At the Open Compute Project (OCP) Global Summit in San Jose, CA earlier this month Juniper further demonstrated its commitment to open programmability with integrations with Software for Open Networking in the Cloud (SONiC) and Switch Abstraction Interface (SAI) on Juniper single and multi-PFE platforms.
Launched in 2011 by Facebook and others, OCP is a collaborative community focused on developing and sharing technology to support the growing demands placed on cloud data centers worldwide. Although OCP has its roots in hardware, it is increasingly incubating firmware and software projects as well. SONiC is one such initiative seeded by Microsoft, while SAI is a related initiative seeded by Microsoft and others to standardize APIs to program silicon.
With the introduction of Azure in 2010, Microsoft has rapidly emerged as one of the largest cloud providers in the world. To meet challenges in building and managing a high performance, highly available and secure network, Microsoft introduced SONiC, a network switch operations and management platform. Microsoft has since open-sourced SONiC and SAI to the broader networking community, with a growing ecosystem of infrastructure vendors and cloud providers using the standards. SONiC solves problems that cloud providers experience running switches from different vendors, with the ultimate goal of managing switching and routing infrastructure as easily and simply as managing servers.
At the OCP Summit, we articulated our design philosophy for Juniper software and how we interact with various open source initiatives. In addition, we demonstrated two native integrations: SONiC on a single-packet forwarding engine (PFE) using our QFX5200 and QFX5210 switches; and SONiC on a multi-PFE using our PTX10003 and a Juniper hardware abstraction layer (HAL) container.
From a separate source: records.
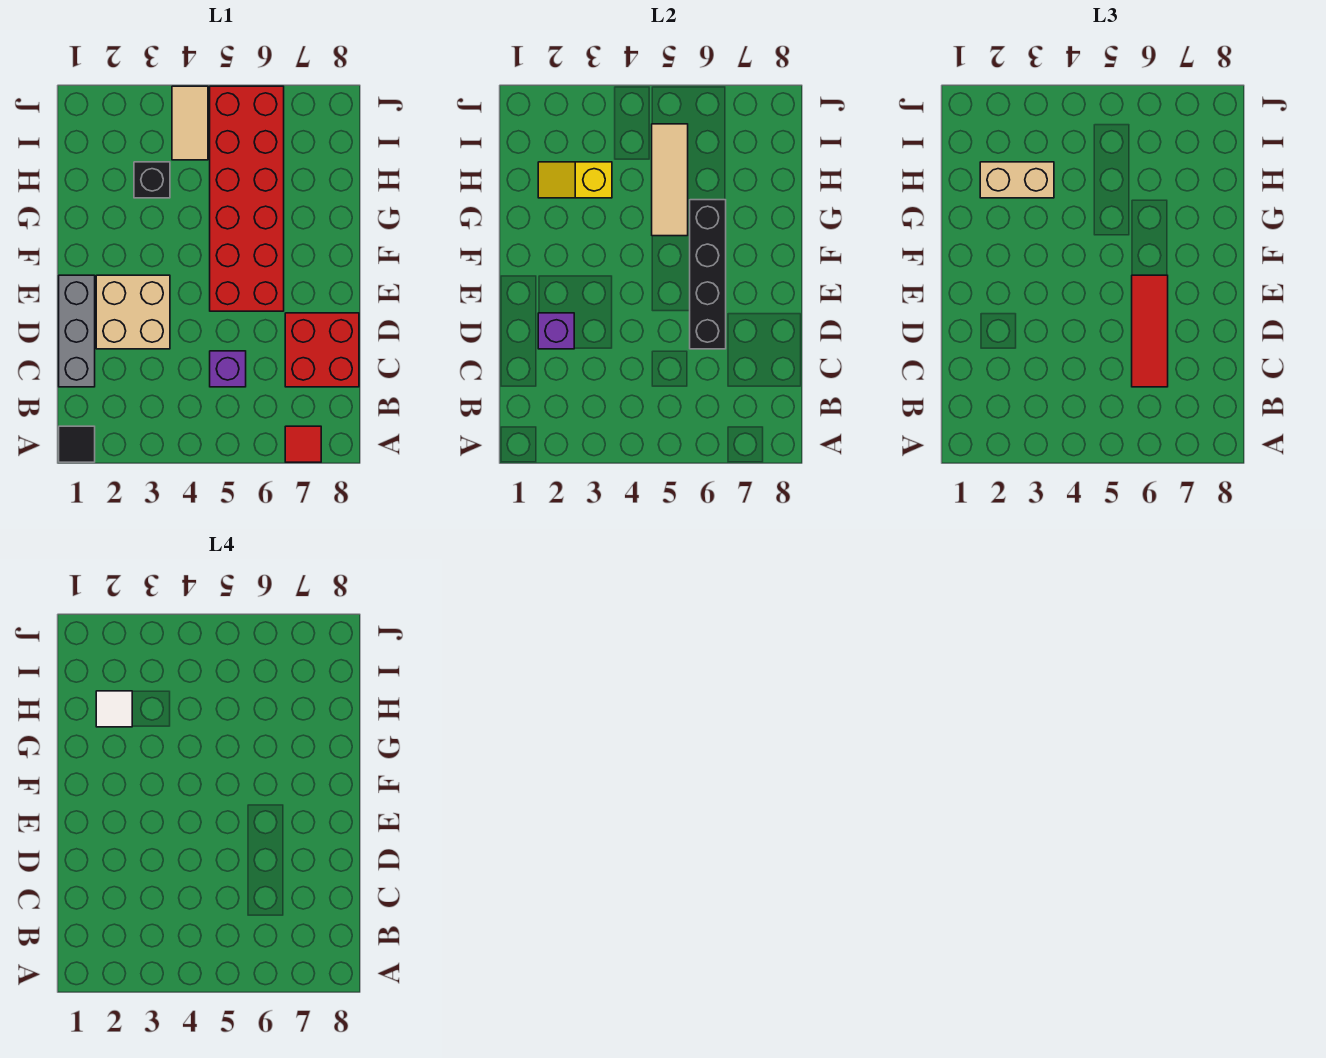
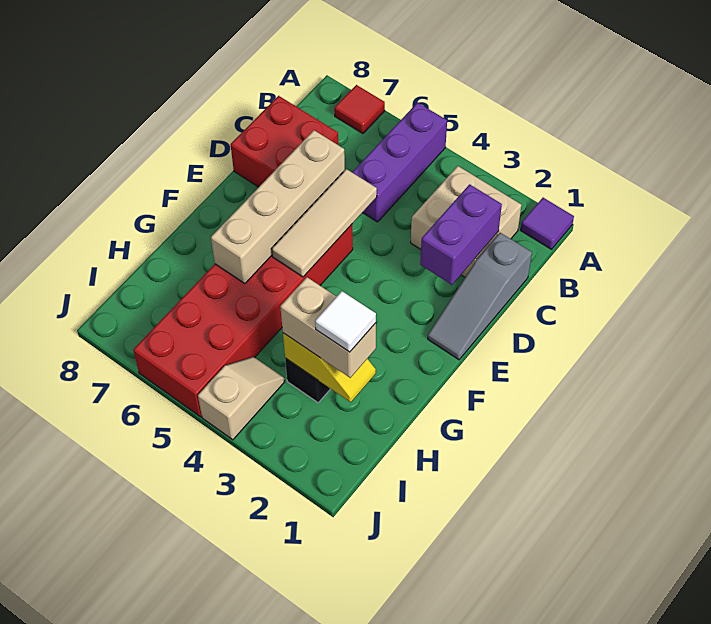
black tile A1 level 1 -> purple tile A1 level 1
grey brick C1:E1 level 1 -> grey slope C1:E1 level 1 top C
purple brick C5 level 1 -> purple brick A5:C5 level 1
red tile C6:E6 level 3 -> none
tan brick D2:E3 level 1 -> tan brick B2:C3 level 1
purple brick D2 level 2 -> purple brick C2:D2 level 2
black brick D6:G6 level 2 -> tan brick D6:G6 level 2
tan tile G5:I5 level 2 -> tan tile D5:F5 level 2
tan tile I4:J4 level 1 -> tan slope I4:J4 level 1 top J

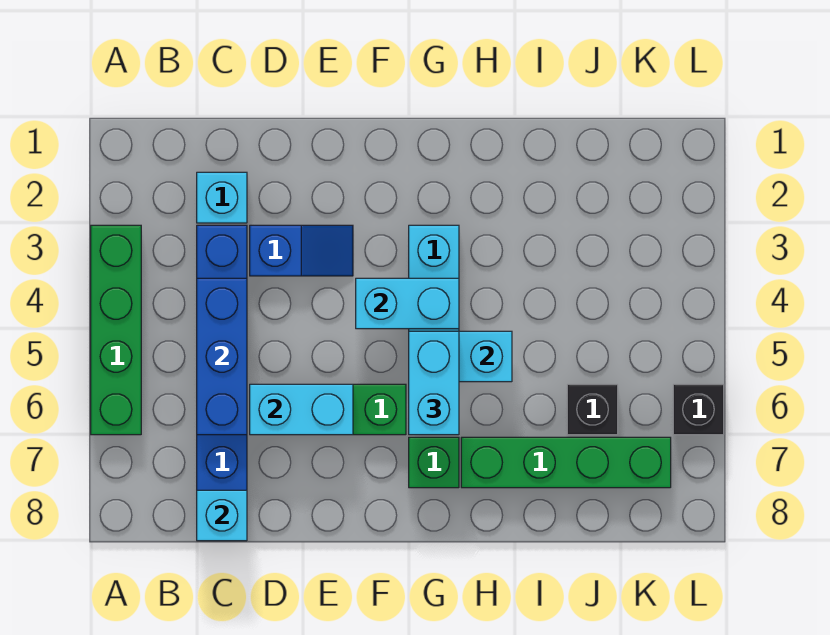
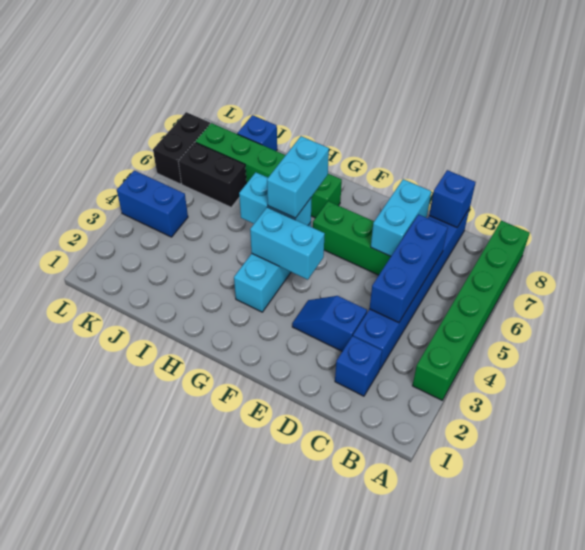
green brick A3:A6 level 1 -> green brick A3:A8 level 1
cyan brick C2 level 1 -> blue brick C2 level 1
cyan brick C8 level 2 -> blue brick C8 level 2
cyan brick D6:E6 level 2 -> cyan brick D6:D7 level 2
black brick J6 level 1 -> black brick J6:K6 level 1
none -> blue brick J8 level 1
none -> blue brick K4:L4 level 1
black brick L6 level 1 -> black brick L6:L7 level 1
We also demonstrated how customers can take advantage of our industry-leading routing stack by using cRPD (containerized routing protocol daemon), which is agnostic toward the underlying network operating system, whether Linux or SONiC. This opens up additional possibilities to run and scale large data center networks: SONiC running on our PTX10003 can scale up to 2M routes in the FIB! By integrating Juniper’s routing stack onto SONiC, we provide customers with a vendor-supported routing option with a broad array of features and management and operational capabilities. These enhancements allow SONiC to address new roles such as dense spine and aggregation that previously were not adequately supported.
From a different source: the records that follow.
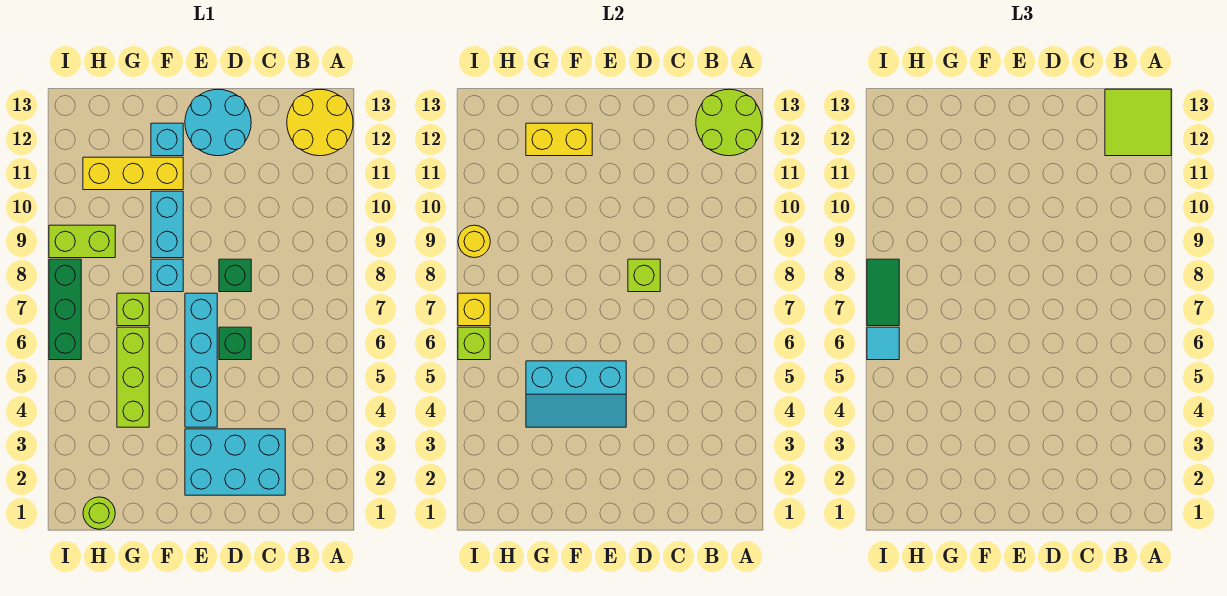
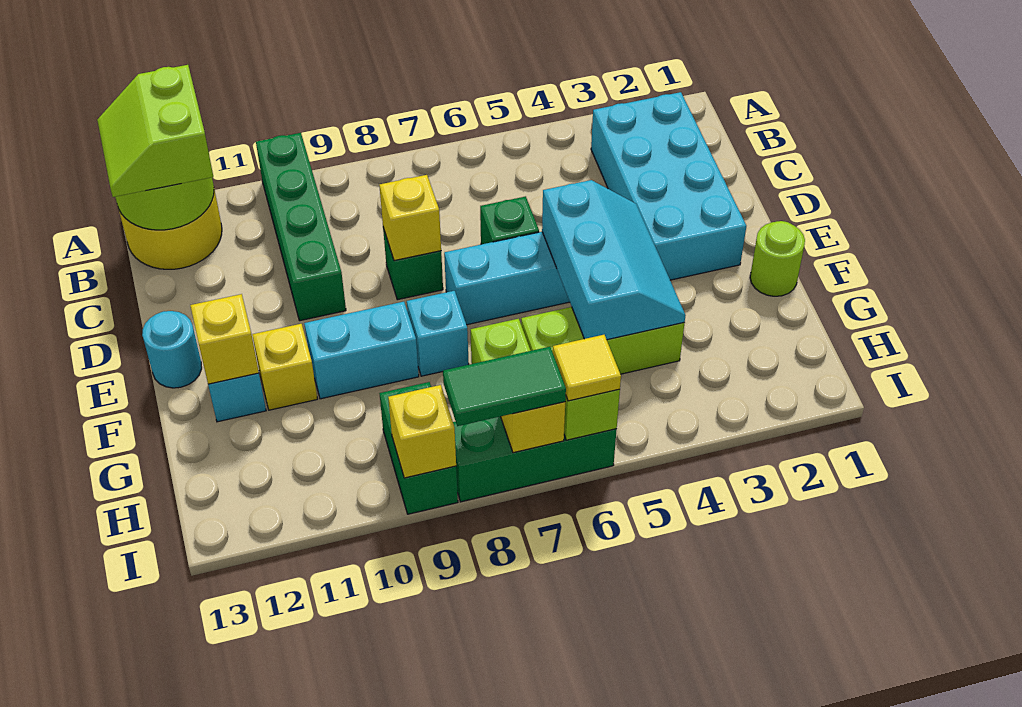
none -> green brick A10:D10 level 1
lime tile A12:B13 level 3 -> lime slope A12:B13 level 3 top 12
cyan brick C2:E3 level 1 -> cyan brick B2:E3 level 1
lime brick D8 level 2 -> yellow brick D8 level 2
cyan round brick D12:E13 level 1 -> cyan round brick E13 level 1
yellow brick F11:H11 level 1 -> yellow brick F11 level 1
yellow brick F12:G12 level 2 -> yellow brick F12 level 2
lime round brick H1 level 1 -> lime round brick F1 level 1
lime brick H9:I9 level 1 -> green brick H9:I9 level 1
cyan tile I6 level 3 -> yellow tile I6 level 3
yellow round brick I9 level 2 -> yellow brick I9 level 2

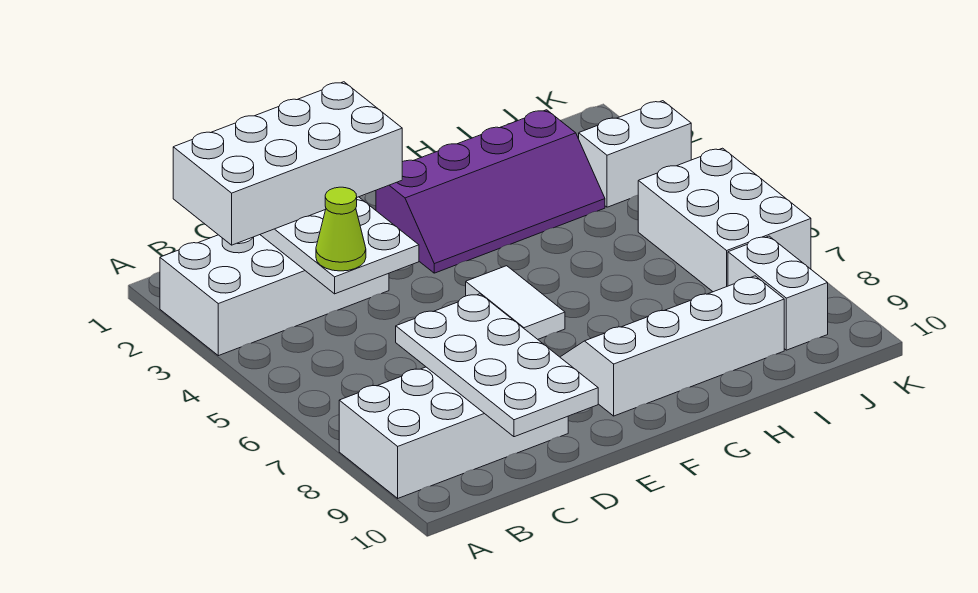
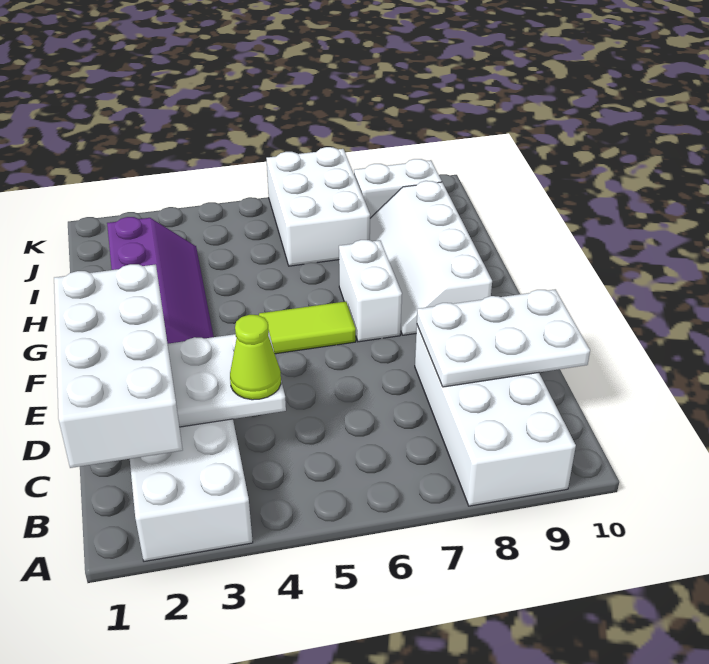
white plate C7:D10 level 2 -> white plate C8:D10 level 2
white tile F5:F6 level 1 -> lime tile F5:F6 level 1
white brick J3:K3 level 1 -> white brick F7:G7 level 1
white brick J5:K7 level 1 -> white brick I6:K7 level 1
We will contribute to the SONiC/SAI open source community wherever opportunities arise. But integration with SONiC is just the latest manifestation of our decades-long pursuit of disaggregation and openness. This strategy has given our customers more choice and flexibility to harness the innovative power of their own organization and the larger industry ecosystem:
- Juniper has led the industry in software/hardware disaggregation. This separation allows Junos to focus solely on control plane activities without regard for packet forwarding engines and switch silicon resulting in faster time-to-innovation for all parties.
- Juniper was the first networking vendor to announce that it was disaggregating optical line system (OLS) hardware from network control software. Closed, proprietary optical transport networks that bind transponder, OLS and control software together have been placing unnecessary cost and agility penalties on service provider networks.
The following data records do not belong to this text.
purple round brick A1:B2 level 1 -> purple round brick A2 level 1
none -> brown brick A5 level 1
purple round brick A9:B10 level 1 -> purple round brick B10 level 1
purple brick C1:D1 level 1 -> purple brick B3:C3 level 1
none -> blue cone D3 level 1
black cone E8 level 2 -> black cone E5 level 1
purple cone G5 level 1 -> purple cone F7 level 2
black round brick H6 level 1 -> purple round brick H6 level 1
- Our integration with Facebook’s Open/R allows Facebook to use Juniper’s industry-leading infrastructure and protocols where they want, while maintaining the ability to program routes for specific traffic that requires special treatment.
- P4 is an open-source initiative designed to provide a declarative language for interacting with networking forwarding planes. By supporting a P4 agent across the entire portfolio – ranging from the highest-end platforms to virtualized form factors – Juniper has allowed for ubiquitous control. And by making both the OS and the agent common, the integration burden is minimized, allowing for easy portability across different platforms.
The theme of this year’s OCP Summit was “Open.Together.” When we all work together – vendors, cloud providers, network operators – our end customers win and, therefore, the industry wins. The line between vendor and consumer is blurring. OCP and other like-minded organizations develop open standards, both hardware and software, while companies such as Juniper bring their own unique capabilities and proprietary technology to build, assemble and integrate compelling solutions for customers. This means vertically integrated solution stacks for customers who prefer to buy the bundle, or disaggregated infrastructure that presents al la carte options for customers who desire more precise control over their specific requirements and have the resources to implement it themselves. No one wants to pay for features that they’re not going to use.
At Juniper Networks, disaggregation is both a strategy behind many of our efforts and an engineering principle that underscores virtually every architectural decision we make. It is an explicit part of our roadmap and an implicit directive to our engineering teams. Juniper will continue to “move fast and be open,” lead the development of networking infrastructure and how it’s delivered to the market and facilitate the sharing of ideas across communities of interest that ultimately helps our customers innovate easier and faster.